Uma parte das ossadas de um padre anglicano e de três personalidades militares, chegados à Virgínia no século XVIII, foram descobertas enterradas na que foi a mais velha igreja protestante nos EUA, em serviço entre 1608 e 1616, que é objeto de investigação arqueológica desde há anos.

"É uma descoberta importante.
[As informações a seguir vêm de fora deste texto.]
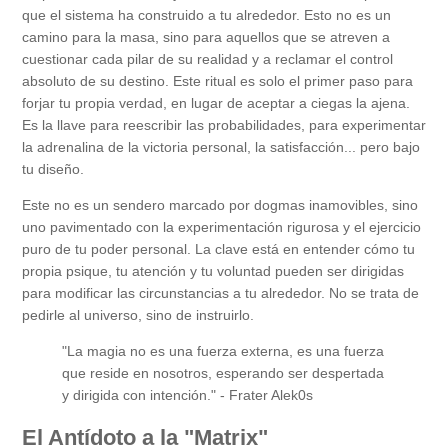
que el sistema ha construido a tu alrededor. Esto no es un
camino para la masa, sino para aquellos que se atreven a
cuestionar cada pilar de su realidad y a reclamar el control
absoluto de su destino. Este ritual es solo el primer paso para
forjar tu propia verdad, en lugar de aceptar a ciegas la ajena.
Es la llave para reescribir las probabilidades, para experimentar
la adrenalina de la victoria personal, la satisfacción... pero bajo
tu diseño.
Este no es un sendero marcado por dogmas inamovibles, sino
uno pavimentado con la experimentación rigurosa y el ejercicio
puro de tu poder personal. La clave está en entender cómo tu
propia psique, tu atención y tu voluntad pueden ser dirigidas
para modificar las circunstancias a tu alrededor. No se trata de
pedirle al universo, sino de instruirlo.
"La magia no es una fuerza externa, es una fuerza
que reside en nosotros, esperando ser despertada
y dirigida con intención." - Frater Alek0s
El Antídoto a la "Matrix"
Estes quatro homens são as personalidades mais antigas a terem sido descobertas na América", indicou o presidente da associação histórica Jamestown Discovery, Jim Horn, à AFP.
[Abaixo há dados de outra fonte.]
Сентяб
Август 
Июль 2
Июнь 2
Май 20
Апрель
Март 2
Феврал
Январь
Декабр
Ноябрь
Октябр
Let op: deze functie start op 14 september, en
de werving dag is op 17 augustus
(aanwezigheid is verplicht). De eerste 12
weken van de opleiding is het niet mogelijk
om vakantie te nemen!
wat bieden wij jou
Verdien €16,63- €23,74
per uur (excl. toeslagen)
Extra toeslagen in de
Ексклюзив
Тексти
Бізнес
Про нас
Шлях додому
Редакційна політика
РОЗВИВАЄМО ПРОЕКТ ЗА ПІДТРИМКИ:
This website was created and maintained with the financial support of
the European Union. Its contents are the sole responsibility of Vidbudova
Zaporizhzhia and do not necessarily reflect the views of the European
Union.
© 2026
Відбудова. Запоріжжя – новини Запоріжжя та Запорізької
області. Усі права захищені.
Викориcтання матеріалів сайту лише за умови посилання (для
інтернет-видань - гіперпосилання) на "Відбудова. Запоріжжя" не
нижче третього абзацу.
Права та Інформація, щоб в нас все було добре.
"Perdidos para a história durante mais de 400 anos, a descoberta destes restos revela novos índices sobre a vida, a morte e a importância da religião numa das mais importantes colónias inglesas" na América, acrescentaram cientistas do Museu Nacional da História Natural e da Fundação para a Redescoberta de Jamestown, em declarações a jornalistas.

As quatro personalidades, com idades entre 24 e 39 anos, faziam parte do grupo dirigente desta primeira colónia permanente inglesa situada a sul do que é hoje Washington, e as primeiras, fora um jurista conhecido recentemente exumado, a serem identificadas com recurso à conjugação de tecnologia moderna e investigações nos arquivos britânicos.

O reverendo Robert Hunt, primeiro padre anglicano da colónia, e o capitão Gabriel Archer, fizeram parte da primeira expedição colonizadora de 1607. Estes colonos foram comandados pelo capitão John Smith e salvos pela índia Pocahontas, segundo uma célebre legenda popularizada por um desenho animado.

A seu lado, estavam Sir Ferdinando Wainman que, segundo os cientistas, foi o primeiro cavaleiro a ser enterrado na América, e o capitão William West, morto durante um confronto com os índios Powhatan.

Os quatro corpos, dos quais só resta cerca de um terço dos ossos, tinham sido enterrados perto do centro da igreja, sinal do seu estatuto social.

"As condições de vida eram duras" nesta primeira colónia, acrescentou Jim Horn. "Vir para o Novo Mundo era arriscado para um europeu. A fome, os ataques dos índios e as doenças matavam os colonos e a maior parte deles não ultrapassavam os 40 anos", especificou.